Besonders in den Vorlesungen werde sie immer wieder mit den harten Fakten konfrontiert: Die Erderwärmung, freigesetztes CO2, schmelzende Polarkappen - alles ist die Schuld des Menschen.
Was sie noch mehr schockiert: dass viele Menschen davon nach wie vor nichts wissen oder es ignorieren. Das lässt sie oft ohnmächtig zurück, denn ohne Wissen über den Klimawandel könnten die Menschen auch nicht ins Handeln kommen, sagt Lisa.
Lisa ist nicht alleine mit ihrer Verzweiflung:
Besonders in den USA wird das Thema eco-anxiety immer wieder in den Medien behandelt. Die amerikanisch psychologische Gesellschaft will sie zu einer offiziellen Krankheit erklären.In Schweden gibt es bereits Kurse, in denen Menschen lernen, mit ihren Ängsten und Sorgen umzugehen und gleichzeitg ihren CO2-Verbrauch zu senken. Auch in den sozialen Netzwerken gibt es Accounts, die sich mit Klima-Angst beschäftigen und etliche Posts, die Menschen das Gefühl geben, mit ihrer Sorge nicht alleine zu sein.
Anke Glaßmeyer, 32, ist Psychotherapeutin. Immer mehr ihrer Patientinnen und Patienten äußern in therapeutischen Gesprächen ihre Angst vor der Zukunft.
"Die einen bekommen Depressionen und sind wie gelähmt. Die anderen schotten sich ab", erzählt Anke. Vor einigen Jahren seien die Sorgen um das Klima noch nicht so groß gewesen, doch immer mehr Menschen würden sich mit dem Thema auseinandersetzen.
Je mehr Berichte oder Bilder man darüber in Nachrichten oder auf Social Media sehe, desto eher fühlten sich Menschen hilflos und ohnmächtig. "Hilflosigkeit ist ein Gefühl, das Depressive auch haben. Sie wissen nicht, was sie tun können", erklärt Anke. Das bedeutet:
Auch Lisa geht es immer wieder schlecht wegen der Nachrichten. Sie fühlt sich priviliegiert, weil andere Menschen in der Welt bereits jetzt mit den Folgen zu kämpfen haben und sie es in Deutschland leichter hat.
Häufig macht sie das wütend, aber ihre Wut hilft ihr, sich weiter zu engagieren. Schon vorher war sie Teil von Fridays for Future und Greenpeace. Für sie ist individuelles Handeln der erste Schritt zur Veränderung - auch wenn die Politik ihrer Meinung nach noch nicht ausreichend darauf reagiert. Deswegen denkt sie jetzt erst recht nicht ans Aufgeben: "Was mir psychisch hilft, ist, mein Bestes zu geben und aktiv zu sein."

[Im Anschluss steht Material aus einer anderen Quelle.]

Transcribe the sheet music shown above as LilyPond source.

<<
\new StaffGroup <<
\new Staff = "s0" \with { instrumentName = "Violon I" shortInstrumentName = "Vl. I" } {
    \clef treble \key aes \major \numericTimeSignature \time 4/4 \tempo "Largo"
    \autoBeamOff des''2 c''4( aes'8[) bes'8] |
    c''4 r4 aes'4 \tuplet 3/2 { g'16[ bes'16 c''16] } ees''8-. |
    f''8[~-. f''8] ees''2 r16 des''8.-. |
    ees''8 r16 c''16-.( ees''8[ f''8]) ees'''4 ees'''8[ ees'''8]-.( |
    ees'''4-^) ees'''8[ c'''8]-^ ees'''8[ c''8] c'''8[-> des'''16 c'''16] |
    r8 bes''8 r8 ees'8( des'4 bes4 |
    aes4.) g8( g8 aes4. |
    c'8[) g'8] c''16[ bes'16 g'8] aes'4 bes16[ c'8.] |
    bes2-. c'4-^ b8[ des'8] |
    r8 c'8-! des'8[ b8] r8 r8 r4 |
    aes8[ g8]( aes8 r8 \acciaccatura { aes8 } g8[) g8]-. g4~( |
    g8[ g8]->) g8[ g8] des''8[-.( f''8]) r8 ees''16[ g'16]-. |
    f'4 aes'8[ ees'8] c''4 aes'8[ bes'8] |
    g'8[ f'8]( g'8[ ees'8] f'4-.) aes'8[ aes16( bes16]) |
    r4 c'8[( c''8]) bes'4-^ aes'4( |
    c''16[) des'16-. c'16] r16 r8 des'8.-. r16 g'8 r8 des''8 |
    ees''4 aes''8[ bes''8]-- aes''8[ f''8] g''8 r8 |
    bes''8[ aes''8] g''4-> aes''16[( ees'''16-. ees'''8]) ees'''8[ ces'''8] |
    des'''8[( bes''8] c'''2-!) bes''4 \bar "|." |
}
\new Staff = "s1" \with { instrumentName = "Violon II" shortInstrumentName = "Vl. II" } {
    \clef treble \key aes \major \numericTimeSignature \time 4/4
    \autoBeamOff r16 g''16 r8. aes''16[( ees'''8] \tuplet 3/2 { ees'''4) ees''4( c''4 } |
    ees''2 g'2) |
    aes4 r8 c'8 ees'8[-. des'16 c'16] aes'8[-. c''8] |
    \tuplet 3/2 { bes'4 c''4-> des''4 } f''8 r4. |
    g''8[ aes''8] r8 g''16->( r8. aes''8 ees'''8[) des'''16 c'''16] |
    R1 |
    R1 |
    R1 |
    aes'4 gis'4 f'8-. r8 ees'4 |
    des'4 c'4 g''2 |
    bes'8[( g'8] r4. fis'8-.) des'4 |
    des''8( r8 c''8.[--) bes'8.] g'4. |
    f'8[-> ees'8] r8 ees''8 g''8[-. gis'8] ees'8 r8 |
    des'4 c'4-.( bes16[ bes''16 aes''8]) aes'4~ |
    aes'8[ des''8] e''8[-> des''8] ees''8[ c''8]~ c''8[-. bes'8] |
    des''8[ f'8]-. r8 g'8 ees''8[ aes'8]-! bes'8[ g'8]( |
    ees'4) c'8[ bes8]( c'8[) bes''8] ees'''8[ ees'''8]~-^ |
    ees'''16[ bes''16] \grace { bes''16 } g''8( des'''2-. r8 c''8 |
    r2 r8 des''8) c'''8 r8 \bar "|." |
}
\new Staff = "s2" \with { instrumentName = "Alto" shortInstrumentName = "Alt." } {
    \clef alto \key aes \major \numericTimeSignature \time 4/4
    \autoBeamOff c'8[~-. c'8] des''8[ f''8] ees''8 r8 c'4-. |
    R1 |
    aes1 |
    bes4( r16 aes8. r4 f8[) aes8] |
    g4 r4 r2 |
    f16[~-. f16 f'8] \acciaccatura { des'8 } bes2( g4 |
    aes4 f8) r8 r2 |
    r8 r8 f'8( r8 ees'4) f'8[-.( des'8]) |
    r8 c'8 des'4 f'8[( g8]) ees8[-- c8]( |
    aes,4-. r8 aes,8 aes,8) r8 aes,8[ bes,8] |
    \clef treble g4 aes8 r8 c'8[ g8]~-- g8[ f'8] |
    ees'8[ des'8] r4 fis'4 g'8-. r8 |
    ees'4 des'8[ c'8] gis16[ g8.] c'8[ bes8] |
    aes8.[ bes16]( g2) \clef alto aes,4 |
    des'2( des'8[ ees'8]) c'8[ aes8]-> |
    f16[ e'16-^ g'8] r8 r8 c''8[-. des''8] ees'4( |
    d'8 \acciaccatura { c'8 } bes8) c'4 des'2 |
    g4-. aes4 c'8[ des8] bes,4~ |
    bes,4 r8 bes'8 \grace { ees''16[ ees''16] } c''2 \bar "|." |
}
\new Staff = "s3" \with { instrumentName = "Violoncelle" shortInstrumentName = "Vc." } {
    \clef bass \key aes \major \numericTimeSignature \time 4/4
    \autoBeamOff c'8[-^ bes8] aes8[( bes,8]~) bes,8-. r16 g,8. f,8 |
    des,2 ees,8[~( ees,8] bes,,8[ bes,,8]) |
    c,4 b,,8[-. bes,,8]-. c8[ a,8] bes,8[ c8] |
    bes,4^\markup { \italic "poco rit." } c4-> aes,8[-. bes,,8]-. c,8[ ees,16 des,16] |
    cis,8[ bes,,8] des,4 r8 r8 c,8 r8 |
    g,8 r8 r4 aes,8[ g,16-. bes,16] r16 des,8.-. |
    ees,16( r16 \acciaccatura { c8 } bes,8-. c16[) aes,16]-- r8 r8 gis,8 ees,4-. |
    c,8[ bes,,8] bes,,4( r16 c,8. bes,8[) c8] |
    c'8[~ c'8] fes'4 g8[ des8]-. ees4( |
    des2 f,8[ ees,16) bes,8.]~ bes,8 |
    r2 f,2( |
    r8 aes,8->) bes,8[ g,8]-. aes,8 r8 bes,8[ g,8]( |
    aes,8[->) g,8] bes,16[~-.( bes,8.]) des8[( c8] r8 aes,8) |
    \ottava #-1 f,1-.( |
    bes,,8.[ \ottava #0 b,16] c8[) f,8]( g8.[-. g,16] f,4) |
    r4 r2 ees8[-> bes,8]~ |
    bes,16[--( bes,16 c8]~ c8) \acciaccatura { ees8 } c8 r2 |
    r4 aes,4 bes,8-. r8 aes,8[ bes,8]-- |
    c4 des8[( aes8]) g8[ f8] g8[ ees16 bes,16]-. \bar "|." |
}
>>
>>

Aktives Handeln sei laut Psychotherapeutin Anke Glaßmeyer die beste Lösung.Besonders in Situationen, in denen es wenig Hoffnung gibt, sei es wichtig, die eigene Kontrolle zurückzugewinnen. "Die Patientinnen müssen selbst aktiv werden und ins Handeln kommen, um zu merken, dass sie etwas gegen ihre Hoffnungslosigkeit tun können." Dabei gehe es nicht darum, zu belehren, sondern auf sich selber zu achten und so einen positiven Impuls für andere zu schaffen.

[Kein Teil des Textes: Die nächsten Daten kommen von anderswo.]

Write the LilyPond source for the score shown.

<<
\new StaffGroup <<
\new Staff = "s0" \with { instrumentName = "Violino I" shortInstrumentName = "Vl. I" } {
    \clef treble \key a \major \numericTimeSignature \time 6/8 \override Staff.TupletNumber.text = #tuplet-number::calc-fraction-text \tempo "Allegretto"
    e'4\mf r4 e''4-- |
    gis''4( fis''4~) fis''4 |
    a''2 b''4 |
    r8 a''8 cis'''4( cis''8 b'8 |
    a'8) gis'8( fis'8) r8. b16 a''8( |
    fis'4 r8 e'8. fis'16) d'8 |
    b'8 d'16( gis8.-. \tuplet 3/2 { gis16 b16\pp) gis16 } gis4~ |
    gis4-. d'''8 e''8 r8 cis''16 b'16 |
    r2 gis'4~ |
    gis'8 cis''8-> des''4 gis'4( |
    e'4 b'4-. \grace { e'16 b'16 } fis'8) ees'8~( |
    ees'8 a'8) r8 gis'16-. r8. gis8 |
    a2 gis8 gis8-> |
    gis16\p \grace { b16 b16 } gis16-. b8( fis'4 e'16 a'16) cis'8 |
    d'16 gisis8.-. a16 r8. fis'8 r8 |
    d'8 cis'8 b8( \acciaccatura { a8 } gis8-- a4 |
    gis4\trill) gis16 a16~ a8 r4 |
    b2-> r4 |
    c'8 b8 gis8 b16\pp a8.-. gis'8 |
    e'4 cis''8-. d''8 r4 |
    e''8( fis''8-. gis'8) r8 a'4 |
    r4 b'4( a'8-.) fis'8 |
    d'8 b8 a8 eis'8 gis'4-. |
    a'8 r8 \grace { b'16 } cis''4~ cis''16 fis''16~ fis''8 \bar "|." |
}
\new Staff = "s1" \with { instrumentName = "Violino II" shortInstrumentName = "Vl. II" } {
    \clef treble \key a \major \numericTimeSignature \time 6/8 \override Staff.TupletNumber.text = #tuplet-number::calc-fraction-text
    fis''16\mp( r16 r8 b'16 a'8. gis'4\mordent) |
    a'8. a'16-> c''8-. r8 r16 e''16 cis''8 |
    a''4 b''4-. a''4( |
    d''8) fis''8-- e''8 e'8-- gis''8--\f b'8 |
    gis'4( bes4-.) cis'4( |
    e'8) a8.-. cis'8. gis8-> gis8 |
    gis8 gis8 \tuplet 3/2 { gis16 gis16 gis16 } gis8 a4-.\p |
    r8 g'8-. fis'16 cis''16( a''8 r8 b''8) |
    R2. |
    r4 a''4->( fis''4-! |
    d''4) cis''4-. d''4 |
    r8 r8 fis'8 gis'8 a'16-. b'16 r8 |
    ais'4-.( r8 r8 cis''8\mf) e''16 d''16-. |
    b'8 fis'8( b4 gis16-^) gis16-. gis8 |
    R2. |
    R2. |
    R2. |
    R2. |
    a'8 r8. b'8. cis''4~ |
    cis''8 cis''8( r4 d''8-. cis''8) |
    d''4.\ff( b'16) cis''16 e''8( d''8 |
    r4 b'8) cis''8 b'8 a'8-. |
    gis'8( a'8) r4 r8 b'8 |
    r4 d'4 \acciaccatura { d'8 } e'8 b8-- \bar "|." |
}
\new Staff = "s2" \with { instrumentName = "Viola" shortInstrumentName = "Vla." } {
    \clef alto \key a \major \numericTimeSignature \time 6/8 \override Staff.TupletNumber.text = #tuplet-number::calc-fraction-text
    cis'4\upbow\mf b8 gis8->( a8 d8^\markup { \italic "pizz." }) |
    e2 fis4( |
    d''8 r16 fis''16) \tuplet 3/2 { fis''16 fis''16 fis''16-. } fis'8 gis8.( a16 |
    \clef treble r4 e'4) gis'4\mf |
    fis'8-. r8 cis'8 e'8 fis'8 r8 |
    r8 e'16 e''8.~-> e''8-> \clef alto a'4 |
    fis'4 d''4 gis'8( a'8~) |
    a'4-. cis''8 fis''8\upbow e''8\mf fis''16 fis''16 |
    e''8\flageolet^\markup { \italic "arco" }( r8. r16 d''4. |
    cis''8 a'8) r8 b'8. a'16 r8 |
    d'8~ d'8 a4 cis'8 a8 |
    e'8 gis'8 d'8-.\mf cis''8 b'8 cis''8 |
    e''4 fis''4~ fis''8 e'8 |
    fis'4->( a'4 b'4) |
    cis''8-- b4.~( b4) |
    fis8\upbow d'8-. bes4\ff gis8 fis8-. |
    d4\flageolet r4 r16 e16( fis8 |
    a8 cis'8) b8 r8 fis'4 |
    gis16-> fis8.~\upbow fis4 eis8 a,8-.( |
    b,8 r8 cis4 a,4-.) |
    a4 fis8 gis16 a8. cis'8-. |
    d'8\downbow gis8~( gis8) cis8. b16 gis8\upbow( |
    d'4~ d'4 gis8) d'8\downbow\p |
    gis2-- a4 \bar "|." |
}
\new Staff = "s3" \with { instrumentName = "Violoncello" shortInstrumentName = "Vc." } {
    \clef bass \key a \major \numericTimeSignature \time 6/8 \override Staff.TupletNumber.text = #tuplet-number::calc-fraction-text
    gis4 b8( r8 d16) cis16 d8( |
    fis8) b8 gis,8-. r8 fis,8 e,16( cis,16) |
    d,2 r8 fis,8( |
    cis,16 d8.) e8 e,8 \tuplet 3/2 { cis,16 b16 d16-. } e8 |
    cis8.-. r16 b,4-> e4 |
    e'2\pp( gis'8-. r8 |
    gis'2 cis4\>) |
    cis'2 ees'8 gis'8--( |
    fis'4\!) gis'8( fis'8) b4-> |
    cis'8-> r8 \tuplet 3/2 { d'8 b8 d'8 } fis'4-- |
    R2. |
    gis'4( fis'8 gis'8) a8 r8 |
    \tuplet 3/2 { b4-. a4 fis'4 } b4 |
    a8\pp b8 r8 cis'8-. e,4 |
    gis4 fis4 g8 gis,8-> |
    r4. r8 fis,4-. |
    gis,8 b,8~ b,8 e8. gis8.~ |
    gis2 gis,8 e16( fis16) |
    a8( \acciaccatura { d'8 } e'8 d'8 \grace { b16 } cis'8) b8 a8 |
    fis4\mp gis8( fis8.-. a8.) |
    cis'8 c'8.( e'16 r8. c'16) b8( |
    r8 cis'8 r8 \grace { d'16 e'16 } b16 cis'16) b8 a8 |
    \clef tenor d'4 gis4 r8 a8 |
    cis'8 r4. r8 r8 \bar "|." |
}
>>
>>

Trotzdem sei es okay, sich an manchen Tagen schlecht zu fühlen. Wichtig sei es laut Anke, sich darin nicht zu verlieren und sich mit anderen auszutauschen. Das gebe ebenfalls Hoffnung. Dabei könnten auch Instagramkanäle wie "Klimaangst" und andere soziale Medien helfen.
Gespräche mit Gleichgesinnten oder ihrer Familie sind auch für Lisa sehr wichtig: "Nur frustriert zu sein, macht einen verrückt. Wenn ich mit anderen rede, sind wir oft sarkastisch. Wenn wir es mit Humor nehmen, können wir daran nicht verzweifeln und weiter kämpfen."